À Stanford, des étudiants font marcher des robots à quatre pattes, inspiré du chien et entraînés par l’IA avec des bouts de code et des pièces low cost. Leurs chiens mécaniques apprennent, s’adaptent et pourraient bien annoncer une nouvelle génération d’intelligence en mouvement.
Le cours CS123 initie les étudiants de Stanford à la robotique avec des kits appelés « Pupper », simples mais puissants. Pendant cinq semaines, les participants programment, câblent et construisent un robot quadrupède à partir de composants accessibles. Ce projet, né du prototype Doggo, repose sur l’idée que l’apprentissage technique peut passer par du matériel abordable.
L’initiative est dirigée par Stuart Bowers, ancien de Tesla, avec le soutien de Karen Liu et Jie Tan. « On apprend mieux avec les mains sales », explique Ankush Kundan Dhawan, assistant pédagogique, en soulignant l’importance du travail pratique. L’objectif est clair : démocratiser la robotique sans sacrifier la profondeur technologique.
Quand le code devient mouvement
À mi-parcours, l’IA prend le relais pour optimiser les mouvements de ce petit chien robot. Chacun apprend à se déplacer de manière plus fluide, en réponse à des ordres ou à son environnement. Les étudiants codent des réseaux neuronaux pour entraîner la machine à suivre une cible ou éviter un obstacle.
Le fait de combiner un format animal familier avec l’agilité d’une IA donne des résultats étonnants. Certaines équipes ajoutent des bras articulés, d’autres installent des capteurs thermiques ou des caméras intelligentes.
Contrairement à un simple programme, ici l’IA contrôle un robot qui bouge, apprend, réagit et s’adapte. Ce chien mécanique devient un outil d’apprentissage qui relie logique, énergie et espace physique. Il s’ajuste selon les sols, les angles ou les commandes vocales, sans recoder à chaque fois.
Le défi consiste à rendre chaque action efficace, tout en limitant la consommation électrique du système. Cette contrainte technique pousse les étudiants à réfléchir en ingénieurs, pas seulement en programmeurs.

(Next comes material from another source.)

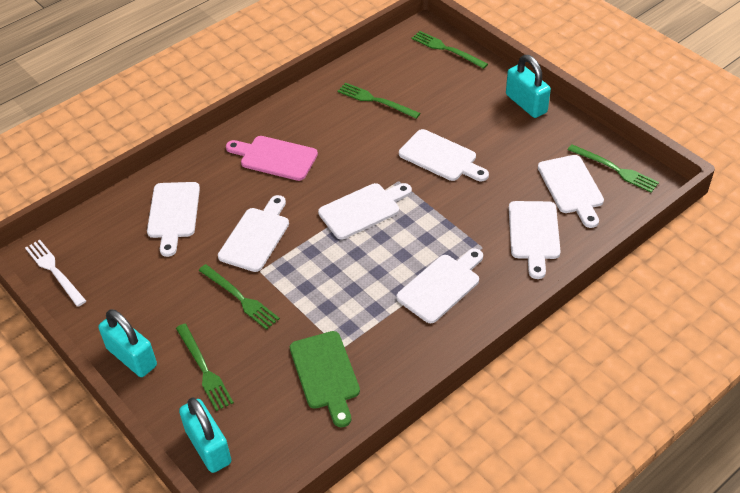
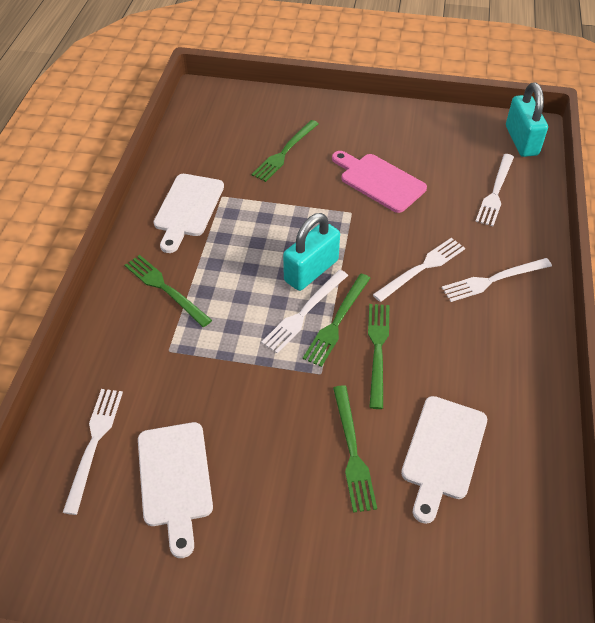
green cutting board: 1 -> 0
turquoise padlock: 3 -> 2
white cutting board: 7 -> 3
white fork: 1 -> 5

Un modèle éducatif déjà convoité
Le cours CS123 attire chaque trimestre plus d’élèves, séduits par la promesse de faire marcher leur propre robot intelligent. Le robot en forme de chien est ici un prétexte pédagogique, mais l’IA développée s’adapte à bien d’autres formats. Les bases acquises permettent d’imaginer drones, exosquelettes ou dispositifs d’assistance personnalisés.
« Ce que l’on fait ici pourrait très bien s’exporter dans d’autres facs », estime Stuart Bowers. Avec ce mélange de robotique, d’IA et de mécanique simple, Stanford invente une nouvelle manière d’apprendre la technologie à quatre pattes.